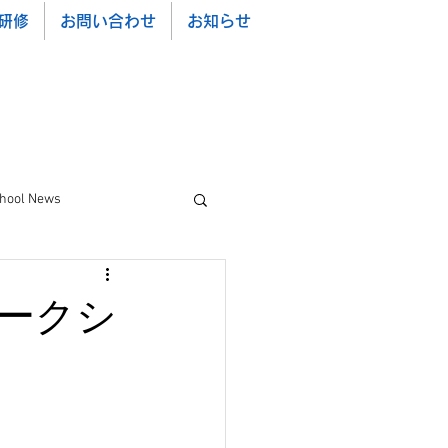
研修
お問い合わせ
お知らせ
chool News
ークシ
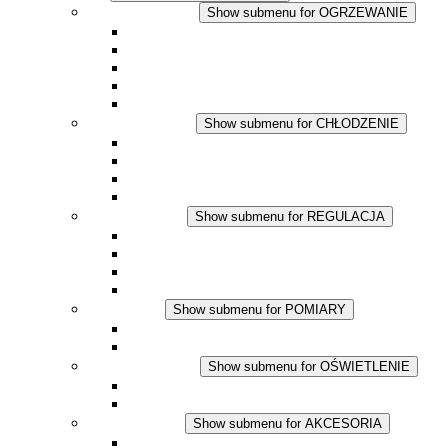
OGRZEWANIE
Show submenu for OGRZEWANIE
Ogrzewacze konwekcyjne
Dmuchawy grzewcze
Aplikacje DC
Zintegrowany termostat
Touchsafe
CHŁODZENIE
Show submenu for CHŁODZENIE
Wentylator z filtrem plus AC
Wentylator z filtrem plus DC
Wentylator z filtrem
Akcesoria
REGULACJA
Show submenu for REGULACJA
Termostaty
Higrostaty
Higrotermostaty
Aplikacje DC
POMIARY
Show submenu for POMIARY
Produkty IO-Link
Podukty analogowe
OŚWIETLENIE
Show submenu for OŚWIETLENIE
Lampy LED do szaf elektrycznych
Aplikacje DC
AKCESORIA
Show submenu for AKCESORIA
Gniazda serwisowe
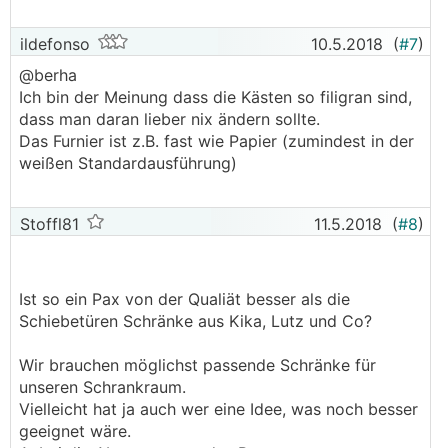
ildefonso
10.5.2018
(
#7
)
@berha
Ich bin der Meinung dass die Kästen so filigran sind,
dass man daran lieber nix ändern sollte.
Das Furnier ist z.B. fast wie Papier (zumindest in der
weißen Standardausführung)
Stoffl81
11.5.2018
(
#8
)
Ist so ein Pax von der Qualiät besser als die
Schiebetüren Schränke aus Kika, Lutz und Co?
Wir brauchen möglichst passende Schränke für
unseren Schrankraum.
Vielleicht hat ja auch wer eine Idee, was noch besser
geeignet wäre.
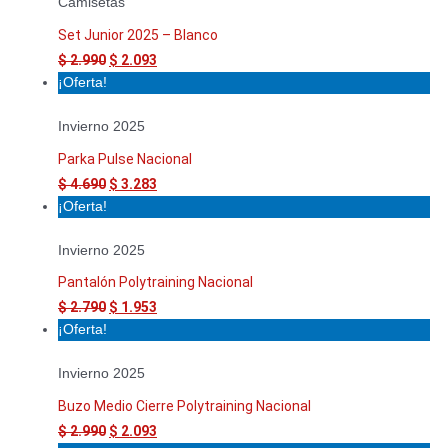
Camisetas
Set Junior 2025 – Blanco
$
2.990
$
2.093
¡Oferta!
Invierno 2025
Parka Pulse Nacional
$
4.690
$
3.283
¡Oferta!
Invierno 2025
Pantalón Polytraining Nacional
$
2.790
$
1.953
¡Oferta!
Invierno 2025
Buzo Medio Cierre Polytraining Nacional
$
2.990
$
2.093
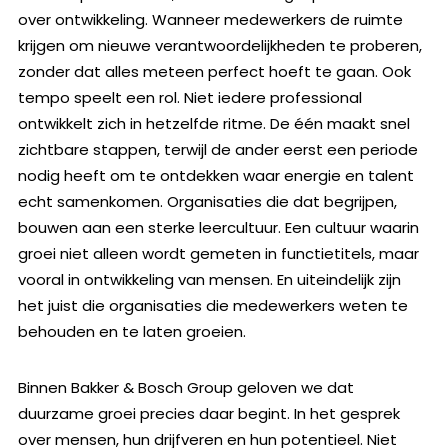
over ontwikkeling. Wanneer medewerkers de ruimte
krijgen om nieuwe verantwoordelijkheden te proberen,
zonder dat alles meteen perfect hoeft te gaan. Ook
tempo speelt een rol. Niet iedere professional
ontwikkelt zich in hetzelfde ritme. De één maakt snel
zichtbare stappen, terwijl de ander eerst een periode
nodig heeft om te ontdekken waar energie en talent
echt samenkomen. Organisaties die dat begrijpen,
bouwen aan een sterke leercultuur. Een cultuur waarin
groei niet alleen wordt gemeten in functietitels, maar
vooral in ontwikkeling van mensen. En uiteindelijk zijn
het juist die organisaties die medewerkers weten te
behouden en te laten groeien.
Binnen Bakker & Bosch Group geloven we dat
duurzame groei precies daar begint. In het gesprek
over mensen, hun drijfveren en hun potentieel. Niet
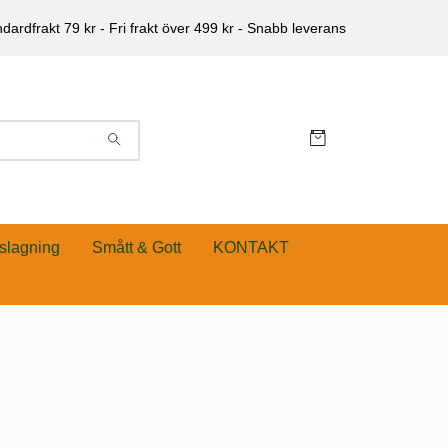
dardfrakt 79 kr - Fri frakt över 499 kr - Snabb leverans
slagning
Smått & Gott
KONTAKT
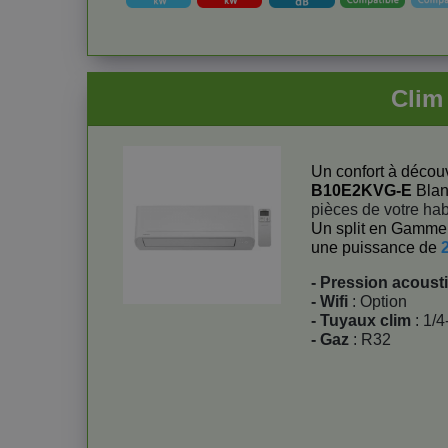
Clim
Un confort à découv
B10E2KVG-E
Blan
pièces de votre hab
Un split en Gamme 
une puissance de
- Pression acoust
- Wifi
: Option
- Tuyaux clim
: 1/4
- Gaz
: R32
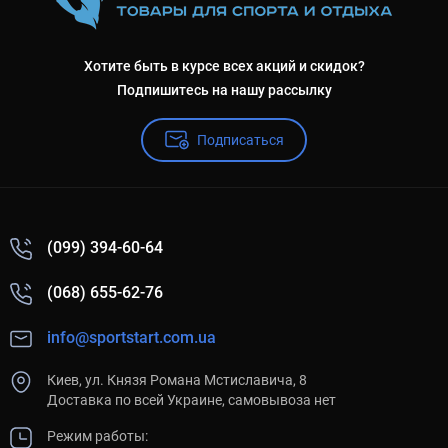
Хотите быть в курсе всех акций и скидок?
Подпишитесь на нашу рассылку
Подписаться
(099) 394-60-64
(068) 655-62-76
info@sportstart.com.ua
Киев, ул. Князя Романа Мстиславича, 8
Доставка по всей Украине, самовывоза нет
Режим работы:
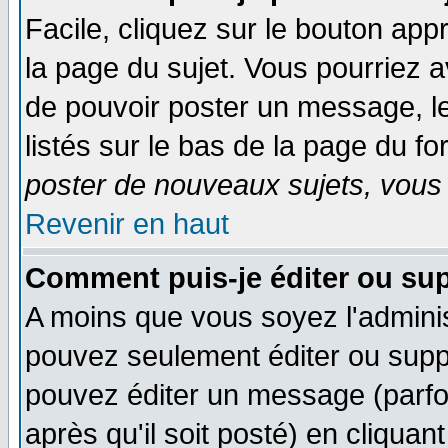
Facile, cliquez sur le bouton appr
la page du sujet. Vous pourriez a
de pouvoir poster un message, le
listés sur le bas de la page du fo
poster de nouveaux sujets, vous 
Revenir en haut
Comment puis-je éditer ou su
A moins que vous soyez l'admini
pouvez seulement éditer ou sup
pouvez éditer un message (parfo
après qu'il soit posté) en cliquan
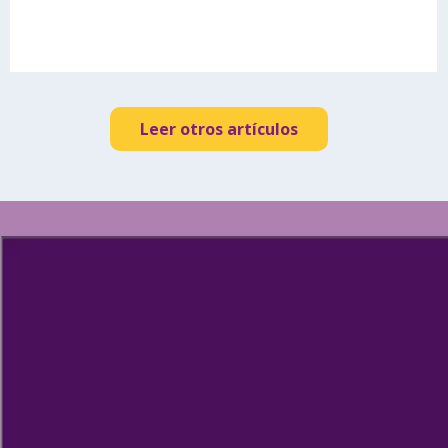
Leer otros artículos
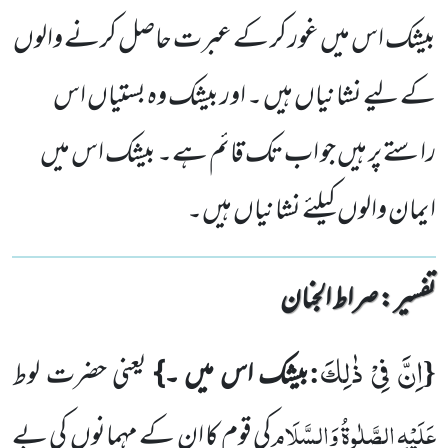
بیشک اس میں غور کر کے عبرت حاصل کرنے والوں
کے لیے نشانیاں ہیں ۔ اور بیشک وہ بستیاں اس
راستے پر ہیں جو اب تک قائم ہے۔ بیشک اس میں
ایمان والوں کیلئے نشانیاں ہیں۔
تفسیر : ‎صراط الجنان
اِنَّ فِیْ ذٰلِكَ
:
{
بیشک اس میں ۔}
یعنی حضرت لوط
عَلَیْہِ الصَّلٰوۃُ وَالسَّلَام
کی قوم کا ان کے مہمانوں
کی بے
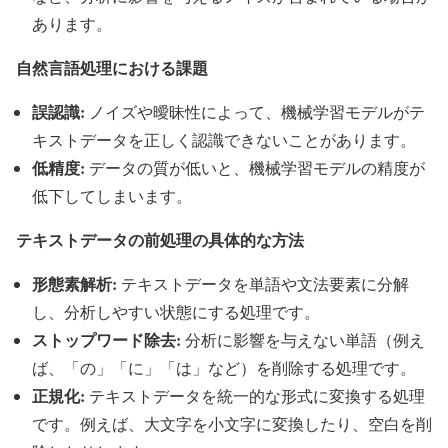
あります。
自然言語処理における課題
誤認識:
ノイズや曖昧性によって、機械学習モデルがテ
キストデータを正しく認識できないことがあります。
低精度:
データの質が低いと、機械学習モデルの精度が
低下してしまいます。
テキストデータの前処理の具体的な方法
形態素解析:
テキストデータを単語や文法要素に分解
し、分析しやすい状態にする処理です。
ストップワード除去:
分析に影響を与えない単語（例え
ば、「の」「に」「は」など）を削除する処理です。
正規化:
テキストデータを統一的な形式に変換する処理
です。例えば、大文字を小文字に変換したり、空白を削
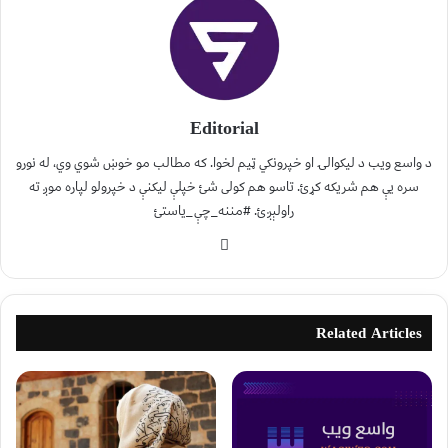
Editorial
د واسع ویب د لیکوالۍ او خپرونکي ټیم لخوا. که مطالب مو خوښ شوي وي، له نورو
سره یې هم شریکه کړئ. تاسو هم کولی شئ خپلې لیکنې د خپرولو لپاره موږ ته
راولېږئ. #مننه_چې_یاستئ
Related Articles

═══

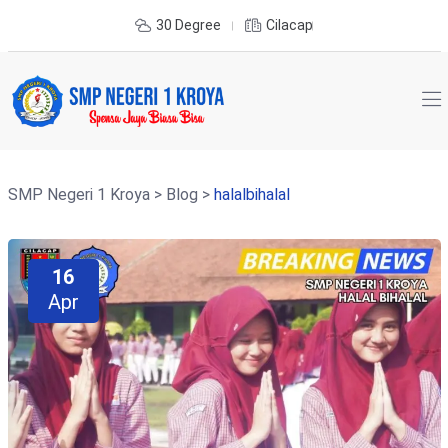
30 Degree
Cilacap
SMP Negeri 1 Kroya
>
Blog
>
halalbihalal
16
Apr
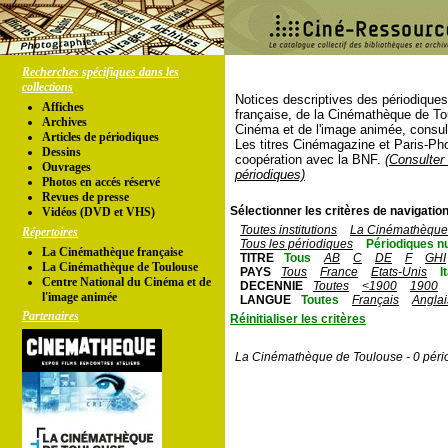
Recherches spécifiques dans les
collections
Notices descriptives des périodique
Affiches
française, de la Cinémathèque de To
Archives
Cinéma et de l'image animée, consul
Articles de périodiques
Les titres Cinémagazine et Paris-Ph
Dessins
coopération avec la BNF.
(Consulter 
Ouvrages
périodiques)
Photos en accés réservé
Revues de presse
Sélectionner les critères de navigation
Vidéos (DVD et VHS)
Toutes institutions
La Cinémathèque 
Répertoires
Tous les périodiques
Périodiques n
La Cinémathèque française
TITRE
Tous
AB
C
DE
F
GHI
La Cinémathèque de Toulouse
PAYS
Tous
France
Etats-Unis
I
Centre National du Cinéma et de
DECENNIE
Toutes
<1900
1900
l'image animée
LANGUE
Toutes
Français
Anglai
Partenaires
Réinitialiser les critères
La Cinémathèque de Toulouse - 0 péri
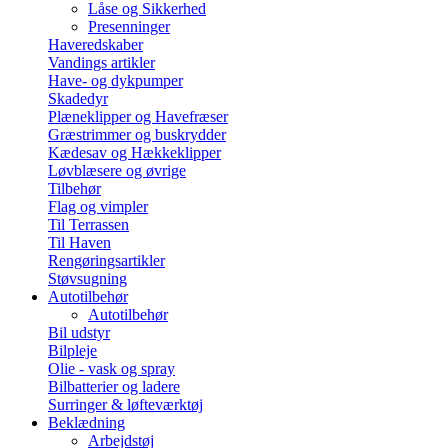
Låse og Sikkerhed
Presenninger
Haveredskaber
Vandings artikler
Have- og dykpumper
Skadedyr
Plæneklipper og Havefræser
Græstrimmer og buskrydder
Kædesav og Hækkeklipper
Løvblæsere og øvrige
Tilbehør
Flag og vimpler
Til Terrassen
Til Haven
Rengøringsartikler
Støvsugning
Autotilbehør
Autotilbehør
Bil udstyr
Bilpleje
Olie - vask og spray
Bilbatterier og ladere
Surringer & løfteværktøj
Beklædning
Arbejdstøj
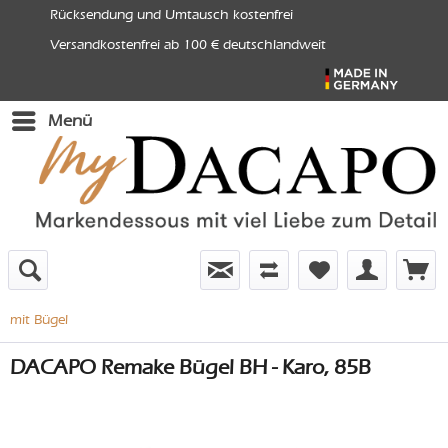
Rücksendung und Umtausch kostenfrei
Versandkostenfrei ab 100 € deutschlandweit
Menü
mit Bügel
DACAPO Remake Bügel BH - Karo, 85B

═══

*Requirement*:
Count the lines in the items above that contain the string "والوں", with case counting. Reply with the number only.

*Answer for the task*:
2